BURBANK : Housing Project Tied to Education
Families could get affordable housing at three apartment buildings that the city of Burbank is considering buying for a project that offers low-cost housing to parents who want their kids to care about education.
“You’re not going to see a giant change in grades in the first year,” said Kent Salveson, the Orange County developer who created the EEXCEL program five years ago. “But what has happened is we’ve changed behavior. We’ve changed their self-esteem.”
EEXCEL, which stands for Educational Excellence for Children with Environmental Limitations, combines affordable housing projects with education incentives.
Tonight, the City Council will consider a plan to spend $1.2 million--using federal funds plus $400,000 in city redevelopment money--to buy three apartment buildings with 19 apartment units on West Elmwood Street for an EEXCEL project. City officials hope to expand the project later.
Salveson has started several such projects--which are either built, managed or owned by EEXCEL--in South-Central and Downtown Los Angeles and elsewhere in the Los Angeles area. He is also looking at projects in Ohio, Arizona, Texas and Massachusetts.

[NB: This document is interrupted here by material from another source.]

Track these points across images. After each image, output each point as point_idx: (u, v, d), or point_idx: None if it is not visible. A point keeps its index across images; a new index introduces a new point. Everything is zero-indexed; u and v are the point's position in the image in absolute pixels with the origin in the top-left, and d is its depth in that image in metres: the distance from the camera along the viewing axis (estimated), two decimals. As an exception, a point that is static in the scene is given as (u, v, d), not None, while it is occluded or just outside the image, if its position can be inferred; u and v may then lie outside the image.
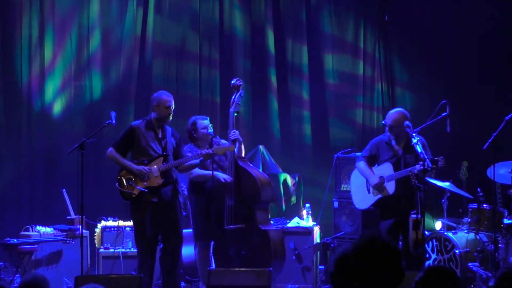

But Salveson’s EEXCEL projects have not always been welcomed. Sometimes officials ignore bullet holes and drug deals at an apartment project and tell Salveson that there is no need for such a program, he said.
Burbank, at the prompting of Councilman Dave Golonski, invited Salveson to work on establishing an EEXCEL project on the 100 block of West Elmwood Street, which has had a history of gang-related problems.
“If he gets into a gang, we’ll evict (them),” Salveson said of the possible consequences that a youth and his parents may face as tenants. He takes an equally strong stance against drugs. Once Salveson said he evicted a mother and her family because he caught her smoking marijuana.
But for this firm stand, Salveson said he also tries to offer the children hope. Every schoolchild in his buildings receives one intensive two-hour tutoring session, which Salveson said usually brings them up to their normal grade level and helps them better understand the most difficult subject, usually math or English.
The projects also offer a study hall with tutors on duty to give students ongoing help, Salveson said.
“Instead of hating math, some of the kids are really starting to enjoy it,” said Salveson, who added that he has seen cases in which a D student became an A student. EEXCEL has just completed its first self-evaluation of the project, and found that so far every student has shown at least some improvement, Salveson said.
But it is attitudes, rather than grades, that are most important. Prospective tenants are screened to identify parents who care about their children’s education. Bad grades will not keep a family out of an apartment--or get them evicted--but they most likely will not be accepted if children have serious attendance and discipline problems.
The enthusiasm that Burbank has shown toward the project has been encouraging, Salveson said.
“We are looking for cities and governments that understand, really, what the problems of today are, that families are becoming more ‘fractionated,’ ” Salveson said. “They understand that unless a meaningful effort is brought in to try and stop this cycle, the problems cities have are going to get worse.”